Conclusion de la première partie
p. 119-120
Texte intégral
1La ville de Ratisbonne changea de visage à la fin du Moyen Âge. Au XIIIe siècle, la vieille cité bavaroise était devenue une ville libre, dominée par un Conseil autonome, et connut un grand essor. Au XIVe, elle jouissait toujours d’une éclatante santé, même si les dernières avancées historiographiques mettent en avant des signes inquiétants dès le milieu du siècle. Quelques décennies plus tard, elle devait faire face à une grave crise de son commerce, qui représentait le moteur de sa vie économique. Les études les plus récentes confirment bien la thèse ancienne du « déclin » économique de la ville. Le groupe dominant la cité paraît cependant être au moins aussi stable que dans d’autres villes de taille comparable. Peut-être cette stabilité s’explique-t-elle justement par le marasme économique, qui aurait empêché de nouvelles élites d’émerger et de supplanter les lignages au pouvoir. Mais sans doute ceux-ci surent-ils également bien conserver leur position, car après la crise de 1330-1334, leur domination ne fut pas remise en cause jusque 1486, même s’ils avaient pour partie entre-temps abandonné le négoce et qu’ils avaient accueilli en leurs rangs d’autres lignages ne pratiquant pas le commerce. On a pu parler de « patriciat ouvert » à propos de Ratisbonne ; pourtant, l’examen de la composition du Conseil restreint montre qu’on a bien affaire à Ratisbonne, comme dans d’autres villes, à une tendance à l’oligarchisation du patriciat au XVe siècle, même si aucune fermeture juridique ne la sanctionna.
2Les conditions dans lesquelles la memoria des bourgeois de Ratisbonne se déploya évoluèrent en même temps que la ville changea de visage.
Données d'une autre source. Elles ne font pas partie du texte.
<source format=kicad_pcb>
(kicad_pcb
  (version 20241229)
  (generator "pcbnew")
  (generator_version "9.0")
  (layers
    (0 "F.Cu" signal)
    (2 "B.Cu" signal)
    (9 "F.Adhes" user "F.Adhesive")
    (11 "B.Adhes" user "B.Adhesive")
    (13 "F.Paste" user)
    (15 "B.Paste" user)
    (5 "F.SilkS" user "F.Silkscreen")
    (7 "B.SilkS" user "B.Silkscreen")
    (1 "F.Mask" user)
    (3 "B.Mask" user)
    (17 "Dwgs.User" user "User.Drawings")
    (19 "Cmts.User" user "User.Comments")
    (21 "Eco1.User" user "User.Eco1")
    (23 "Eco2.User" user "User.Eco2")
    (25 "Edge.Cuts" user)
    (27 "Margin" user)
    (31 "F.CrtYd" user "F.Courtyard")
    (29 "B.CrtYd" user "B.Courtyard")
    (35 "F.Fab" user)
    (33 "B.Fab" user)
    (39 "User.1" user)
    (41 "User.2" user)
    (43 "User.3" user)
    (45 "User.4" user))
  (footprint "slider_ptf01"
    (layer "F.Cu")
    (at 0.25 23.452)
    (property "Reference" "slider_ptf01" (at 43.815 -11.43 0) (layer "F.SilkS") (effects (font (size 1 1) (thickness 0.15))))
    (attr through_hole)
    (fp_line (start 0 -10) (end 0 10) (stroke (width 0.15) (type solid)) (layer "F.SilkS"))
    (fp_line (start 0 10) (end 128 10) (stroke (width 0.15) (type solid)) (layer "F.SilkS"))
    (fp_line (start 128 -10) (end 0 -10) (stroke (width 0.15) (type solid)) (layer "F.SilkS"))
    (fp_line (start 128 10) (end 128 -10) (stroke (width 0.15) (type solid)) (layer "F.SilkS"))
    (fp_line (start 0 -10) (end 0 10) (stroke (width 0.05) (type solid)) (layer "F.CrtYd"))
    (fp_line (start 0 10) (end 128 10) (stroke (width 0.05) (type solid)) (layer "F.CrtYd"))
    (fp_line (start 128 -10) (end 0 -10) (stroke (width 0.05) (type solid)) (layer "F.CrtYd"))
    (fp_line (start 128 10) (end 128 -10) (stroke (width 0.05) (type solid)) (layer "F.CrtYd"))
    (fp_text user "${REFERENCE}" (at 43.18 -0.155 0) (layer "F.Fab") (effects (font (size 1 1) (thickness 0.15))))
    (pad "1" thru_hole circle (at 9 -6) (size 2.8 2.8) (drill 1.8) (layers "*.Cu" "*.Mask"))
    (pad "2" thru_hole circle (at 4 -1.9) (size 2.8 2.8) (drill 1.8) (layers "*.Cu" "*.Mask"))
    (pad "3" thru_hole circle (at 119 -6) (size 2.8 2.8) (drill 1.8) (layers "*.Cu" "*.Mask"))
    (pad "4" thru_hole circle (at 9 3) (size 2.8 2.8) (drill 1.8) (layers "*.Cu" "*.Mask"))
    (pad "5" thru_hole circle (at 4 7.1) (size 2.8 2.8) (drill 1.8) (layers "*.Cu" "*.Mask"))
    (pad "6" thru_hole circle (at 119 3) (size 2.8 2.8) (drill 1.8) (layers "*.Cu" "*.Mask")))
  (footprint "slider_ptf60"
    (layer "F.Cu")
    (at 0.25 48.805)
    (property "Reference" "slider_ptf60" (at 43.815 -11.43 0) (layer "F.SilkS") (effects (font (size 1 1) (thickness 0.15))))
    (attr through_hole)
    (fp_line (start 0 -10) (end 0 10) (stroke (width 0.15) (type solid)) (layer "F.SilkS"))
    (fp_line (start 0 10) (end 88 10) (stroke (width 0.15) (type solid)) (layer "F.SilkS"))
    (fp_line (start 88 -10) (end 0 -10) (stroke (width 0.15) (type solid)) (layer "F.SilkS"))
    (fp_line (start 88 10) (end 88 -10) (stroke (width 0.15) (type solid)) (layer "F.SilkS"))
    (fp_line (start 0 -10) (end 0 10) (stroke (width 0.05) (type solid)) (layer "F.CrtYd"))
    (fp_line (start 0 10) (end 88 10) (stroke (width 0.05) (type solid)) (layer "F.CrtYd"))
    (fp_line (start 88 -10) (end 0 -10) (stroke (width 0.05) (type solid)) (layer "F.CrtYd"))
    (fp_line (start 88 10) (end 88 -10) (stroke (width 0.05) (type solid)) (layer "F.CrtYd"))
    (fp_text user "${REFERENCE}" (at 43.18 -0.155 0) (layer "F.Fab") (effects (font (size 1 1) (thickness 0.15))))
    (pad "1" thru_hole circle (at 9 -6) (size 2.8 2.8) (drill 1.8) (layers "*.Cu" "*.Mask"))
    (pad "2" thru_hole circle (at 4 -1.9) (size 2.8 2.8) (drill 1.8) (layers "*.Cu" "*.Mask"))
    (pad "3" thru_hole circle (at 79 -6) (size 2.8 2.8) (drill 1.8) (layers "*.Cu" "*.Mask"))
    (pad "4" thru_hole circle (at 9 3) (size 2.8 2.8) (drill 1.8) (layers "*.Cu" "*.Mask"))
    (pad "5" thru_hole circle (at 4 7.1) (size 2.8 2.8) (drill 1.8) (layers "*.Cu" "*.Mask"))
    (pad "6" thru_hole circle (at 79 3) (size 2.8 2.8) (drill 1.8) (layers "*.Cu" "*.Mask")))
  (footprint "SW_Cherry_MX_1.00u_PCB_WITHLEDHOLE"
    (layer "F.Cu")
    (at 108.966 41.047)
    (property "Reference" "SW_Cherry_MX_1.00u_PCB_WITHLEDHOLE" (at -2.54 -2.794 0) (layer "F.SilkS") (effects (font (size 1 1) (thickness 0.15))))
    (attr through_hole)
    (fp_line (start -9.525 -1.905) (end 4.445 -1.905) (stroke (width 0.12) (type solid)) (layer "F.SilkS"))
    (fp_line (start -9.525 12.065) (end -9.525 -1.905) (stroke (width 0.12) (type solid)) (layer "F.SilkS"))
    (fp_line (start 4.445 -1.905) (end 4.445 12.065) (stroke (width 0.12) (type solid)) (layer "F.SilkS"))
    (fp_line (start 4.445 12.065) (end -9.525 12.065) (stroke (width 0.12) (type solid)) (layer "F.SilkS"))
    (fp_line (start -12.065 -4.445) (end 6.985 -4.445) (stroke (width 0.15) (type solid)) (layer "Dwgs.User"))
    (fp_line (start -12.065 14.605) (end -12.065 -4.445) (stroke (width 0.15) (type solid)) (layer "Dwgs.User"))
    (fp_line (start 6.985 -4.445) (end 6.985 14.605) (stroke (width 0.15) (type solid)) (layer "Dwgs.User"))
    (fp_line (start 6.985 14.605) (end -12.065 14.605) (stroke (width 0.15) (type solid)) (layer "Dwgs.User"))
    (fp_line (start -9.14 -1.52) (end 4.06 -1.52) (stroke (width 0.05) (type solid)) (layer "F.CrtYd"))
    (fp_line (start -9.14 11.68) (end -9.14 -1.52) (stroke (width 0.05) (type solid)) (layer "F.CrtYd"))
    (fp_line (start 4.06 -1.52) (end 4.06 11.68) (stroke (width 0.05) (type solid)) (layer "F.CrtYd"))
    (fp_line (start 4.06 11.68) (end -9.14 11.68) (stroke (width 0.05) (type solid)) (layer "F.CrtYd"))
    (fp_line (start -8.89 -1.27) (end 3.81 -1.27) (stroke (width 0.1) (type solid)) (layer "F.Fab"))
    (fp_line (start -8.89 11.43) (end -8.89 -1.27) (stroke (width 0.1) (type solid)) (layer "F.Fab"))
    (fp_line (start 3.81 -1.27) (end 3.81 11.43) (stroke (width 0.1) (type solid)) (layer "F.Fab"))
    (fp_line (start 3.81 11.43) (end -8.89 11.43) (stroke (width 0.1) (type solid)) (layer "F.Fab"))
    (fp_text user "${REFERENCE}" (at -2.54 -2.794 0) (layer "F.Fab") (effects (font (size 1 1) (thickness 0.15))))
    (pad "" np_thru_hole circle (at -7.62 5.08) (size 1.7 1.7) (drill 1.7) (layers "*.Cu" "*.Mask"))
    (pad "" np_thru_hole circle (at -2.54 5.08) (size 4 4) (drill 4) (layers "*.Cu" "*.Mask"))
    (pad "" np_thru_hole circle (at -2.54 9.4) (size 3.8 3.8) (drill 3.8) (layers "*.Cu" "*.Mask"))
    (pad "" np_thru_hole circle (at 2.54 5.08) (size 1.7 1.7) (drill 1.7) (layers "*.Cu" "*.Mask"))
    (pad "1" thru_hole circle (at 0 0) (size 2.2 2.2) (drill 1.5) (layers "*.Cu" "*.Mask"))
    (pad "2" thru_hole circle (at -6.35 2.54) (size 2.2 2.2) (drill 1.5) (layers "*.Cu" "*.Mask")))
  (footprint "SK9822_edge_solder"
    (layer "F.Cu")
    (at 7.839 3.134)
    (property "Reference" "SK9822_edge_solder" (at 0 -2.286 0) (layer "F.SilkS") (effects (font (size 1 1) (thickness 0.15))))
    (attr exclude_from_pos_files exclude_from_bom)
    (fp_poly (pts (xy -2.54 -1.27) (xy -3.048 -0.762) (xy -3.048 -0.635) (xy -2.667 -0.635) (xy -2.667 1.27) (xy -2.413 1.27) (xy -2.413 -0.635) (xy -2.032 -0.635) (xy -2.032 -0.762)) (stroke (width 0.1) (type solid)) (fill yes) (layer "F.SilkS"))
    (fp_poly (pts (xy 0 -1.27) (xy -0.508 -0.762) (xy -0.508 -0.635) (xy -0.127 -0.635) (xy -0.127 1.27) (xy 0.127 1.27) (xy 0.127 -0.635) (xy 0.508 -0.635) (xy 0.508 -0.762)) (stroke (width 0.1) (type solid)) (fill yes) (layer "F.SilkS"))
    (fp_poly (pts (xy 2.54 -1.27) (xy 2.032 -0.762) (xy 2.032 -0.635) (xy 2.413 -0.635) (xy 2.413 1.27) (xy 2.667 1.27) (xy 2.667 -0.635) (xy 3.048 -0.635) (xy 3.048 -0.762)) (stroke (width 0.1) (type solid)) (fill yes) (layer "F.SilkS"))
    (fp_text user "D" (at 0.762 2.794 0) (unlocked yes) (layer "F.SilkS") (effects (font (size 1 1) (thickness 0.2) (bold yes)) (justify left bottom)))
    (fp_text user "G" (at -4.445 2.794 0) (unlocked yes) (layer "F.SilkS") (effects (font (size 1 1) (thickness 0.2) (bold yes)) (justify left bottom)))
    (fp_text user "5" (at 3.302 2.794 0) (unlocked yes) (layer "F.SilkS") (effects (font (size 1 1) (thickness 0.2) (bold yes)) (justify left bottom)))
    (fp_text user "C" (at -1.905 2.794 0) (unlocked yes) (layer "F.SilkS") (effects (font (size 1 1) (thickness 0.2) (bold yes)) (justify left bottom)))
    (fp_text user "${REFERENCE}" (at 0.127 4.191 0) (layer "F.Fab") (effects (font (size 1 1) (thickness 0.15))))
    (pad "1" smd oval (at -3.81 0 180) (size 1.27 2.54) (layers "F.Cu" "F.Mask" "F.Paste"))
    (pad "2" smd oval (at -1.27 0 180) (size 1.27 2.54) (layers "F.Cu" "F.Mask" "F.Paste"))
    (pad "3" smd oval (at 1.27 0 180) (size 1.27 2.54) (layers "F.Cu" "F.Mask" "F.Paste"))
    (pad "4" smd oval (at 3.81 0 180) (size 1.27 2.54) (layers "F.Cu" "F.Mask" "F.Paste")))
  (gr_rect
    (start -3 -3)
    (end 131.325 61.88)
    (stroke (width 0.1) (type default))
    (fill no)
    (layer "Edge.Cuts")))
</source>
Le déclin économique ou le caractère indiscutable de la domination des lignages de l’élite bourgeoise expliquent peut-être l’absence des sources traditionnelles les plus éclatantes de la distinction sociale et de la memoria, des documents des poêles patriciens aux livres de famille. Paradoxalement, les patriciens fiers et sûrs d’eux-mêmes dans leurs tours crénelées n’écrivent ni l’histoire de leur lignage, ni celle de la ville qu’ils dominent.
3Ces conditions pèsent sur l’organisation de la succession à Ratisbonne, par laquelle les testateurs ne faisaient pas seulement circuler des biens, mais également du souvenir. Cependant elle est orientée vers l’avenir, et sert de lien entre le passé et le futur. Ainsi la succession, lestée de memoria, n’est pas un simple reflet – d’ailleurs déformé, car sélectif – des relations sociales, mais contribue également à les construire, à les façonner. Ce fonctionnement se perçoit très bien dans le cadre de la parenté, le plus proche et le plus dense des cercles concentriques de personnes au service de la mémoire des testateurs.
4Notre méthode a consisté à étudier les écarts par rapport à la norme et à alterner approches statistiques et études de cas. Finalement, des évolutions parallèles apparaissent, qui sont particulièrement nettes au sein du groupe dominant dans la cité danubienne.
5En passant du XIVe au XVe siècle, les testateurs semblent vouloir concentrer leurs legs sur leur famille, elle-même de plus en plus concentrée sur le lignage agnatique. Alors qu’au XIVe siècle, les patriciens associaient un grand nombre des familles de l’élite bourgeoise dans leur sociabilité posthume, ils tendent à retenir surtout leurs enfants et en particulier leurs fils au XVe siècle. Cette concentration est accompagnée d’un resserrement géographique sur la ville et ses environs immédiats.
6Ces évolutions peuvent apparaître au premier abord comme des manifestations directes de la crise économique : les ambitions seraient moindres et les regards porteraient moins loin. La concentration viendrait également compenser des tendances centrifuges de la part des patriciens, qui se révèlent notamment dans le choix accru de conjoints extérieurs à la cité, dans la seconde moitié du XVe siècle. Un élément cependant nous invite à reconsidérer les évolutions que nous venons de décrire. En effet, le rôle des institutions communales est considérable dans tous les aspects de la succession, y compris dans des domaines où nous attendons le moins leur intrusion. Les ordonnances du Conseil établissent des limites claires entre les membres de la famille légitimés à revendiquer une part d’héritage et les autres : elles remodèlent les structures familiales. Les arbitrages du Conseil et des conseillers lors des procédures judiciaires favorisent grandement les fils par rapport aux filles, les bourgeois contre les personnes extérieures à la ville. L’évolution de la memoria n’apparaît donc pas comme la simple conséquence d’un repli ; on y perçoit l’intervention d’un acteur : la ville. La poursuite de notre travail doit nous permettre de préciser la nature de ces évolutions.